▶ [INSTRUCTIONS FOR THE TASK] What is the number of lines in this listing that include "down"? Answer with that number only.

▶ [MATERIAL TO PROCESS]
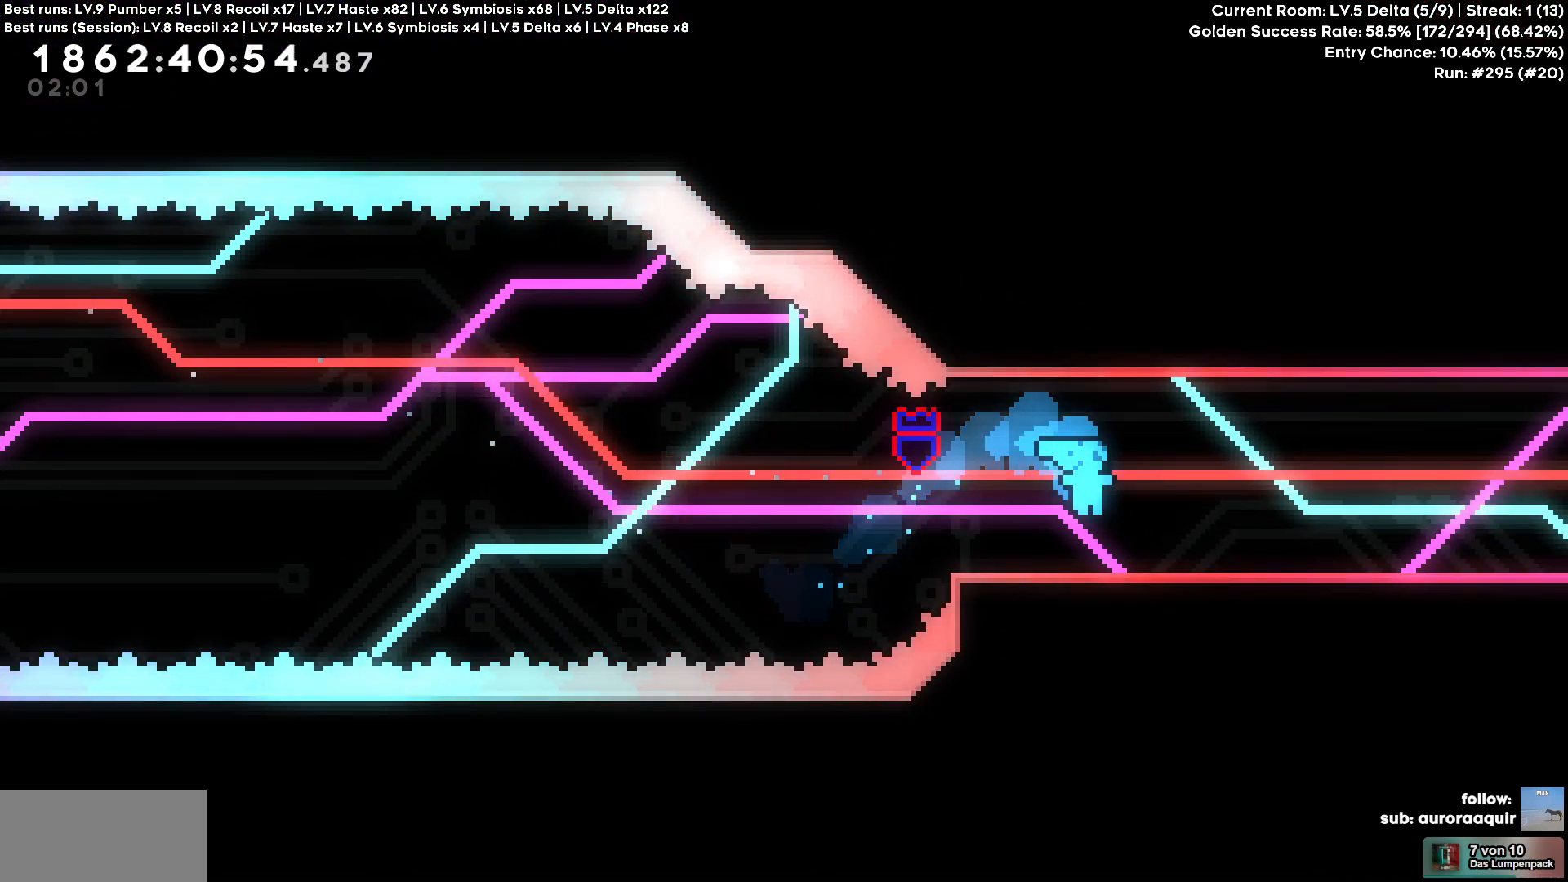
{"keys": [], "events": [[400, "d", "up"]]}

* * *

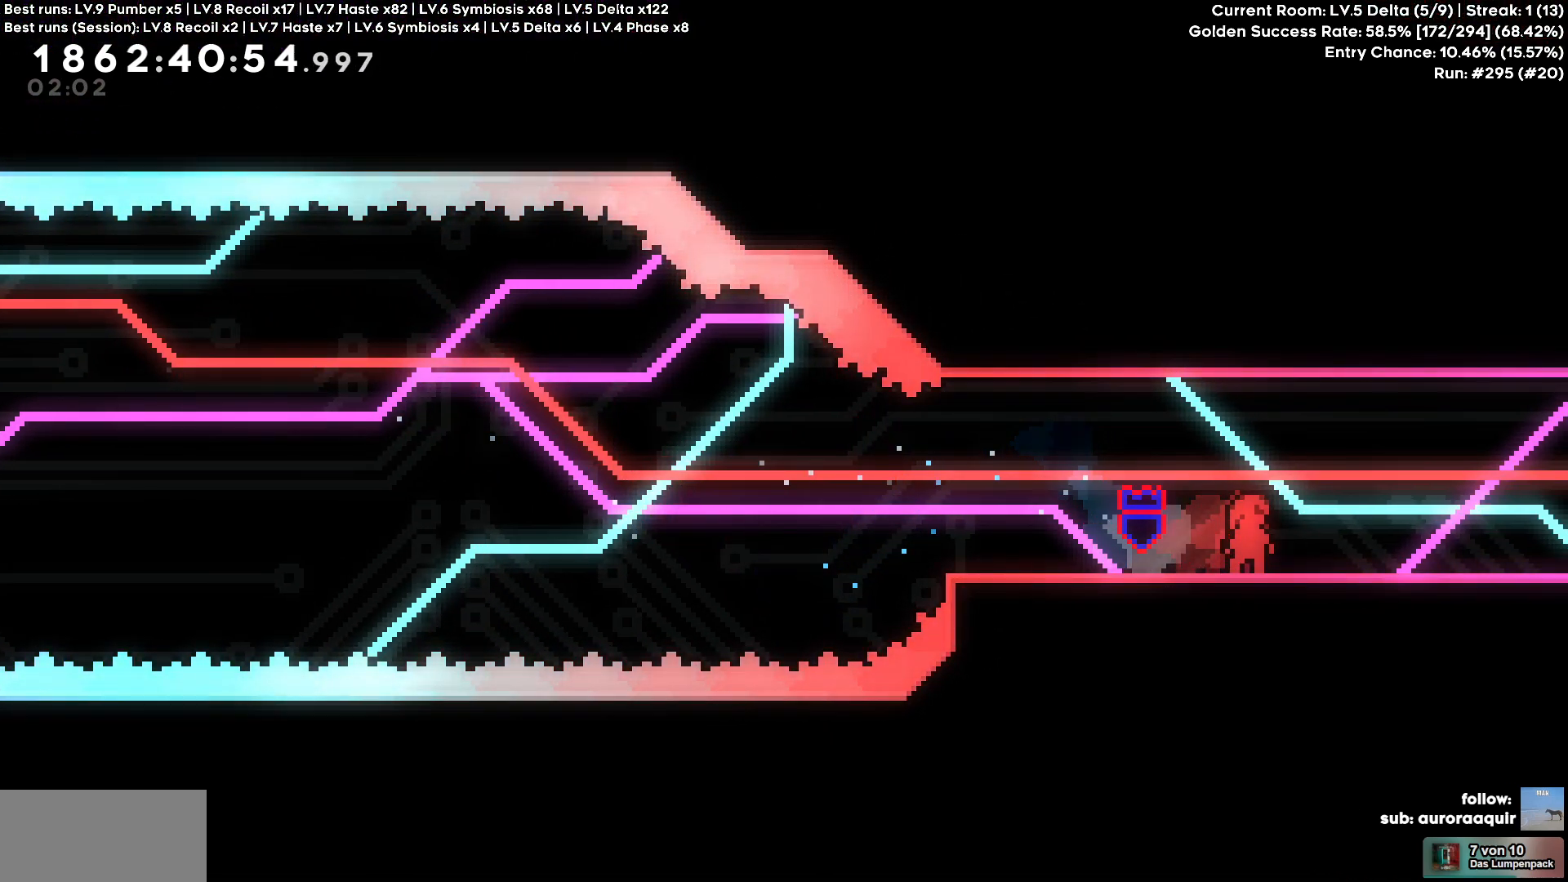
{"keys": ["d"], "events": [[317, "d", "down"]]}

* * *

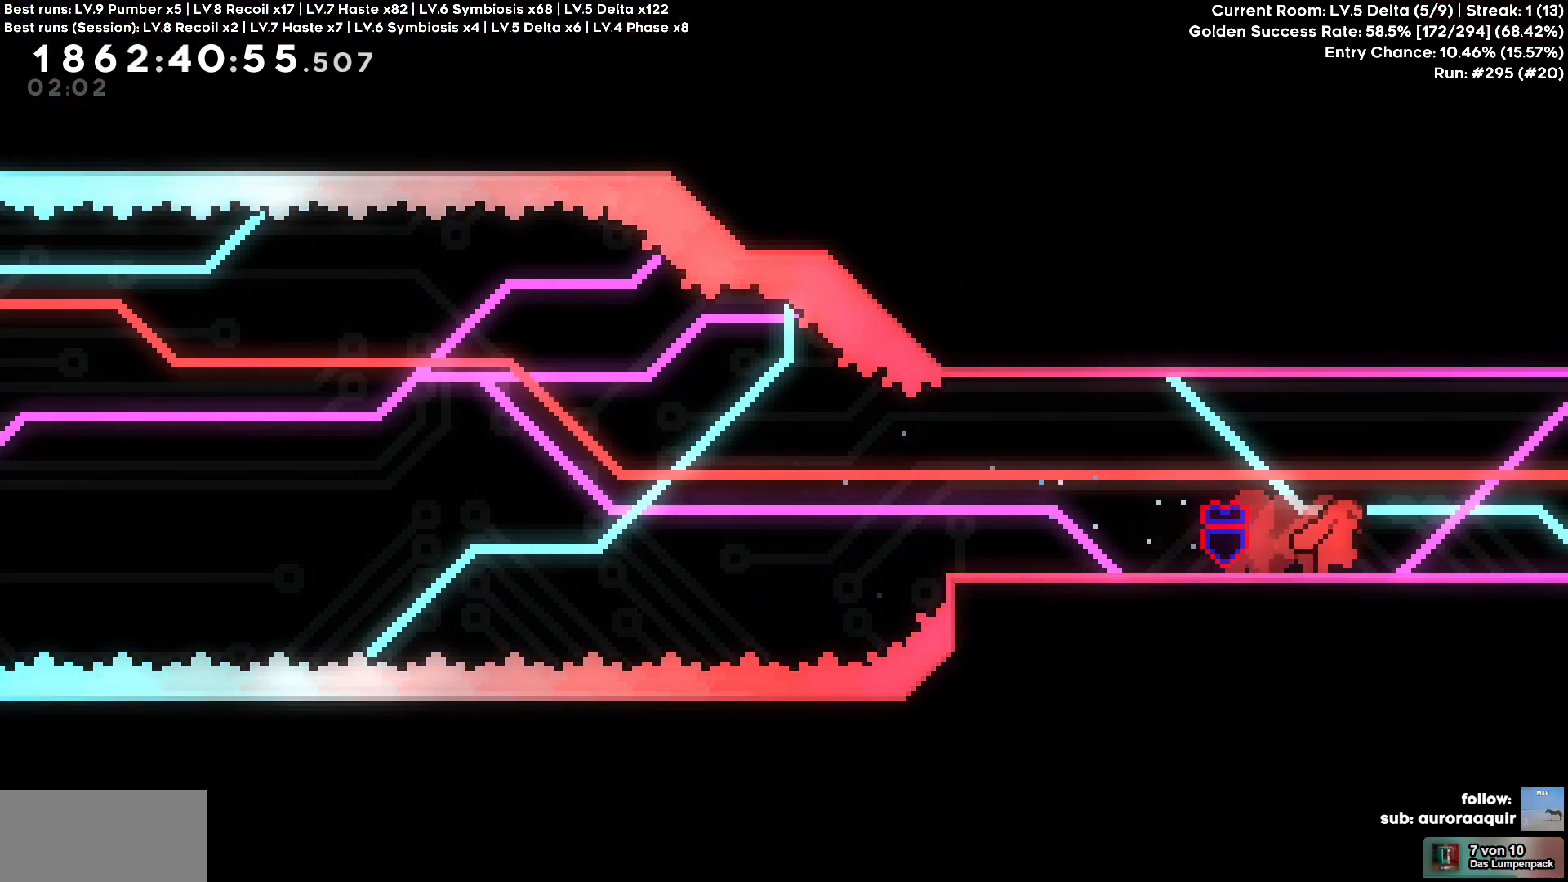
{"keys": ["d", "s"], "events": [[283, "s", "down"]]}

▶ [EXERCISE RESULT] 2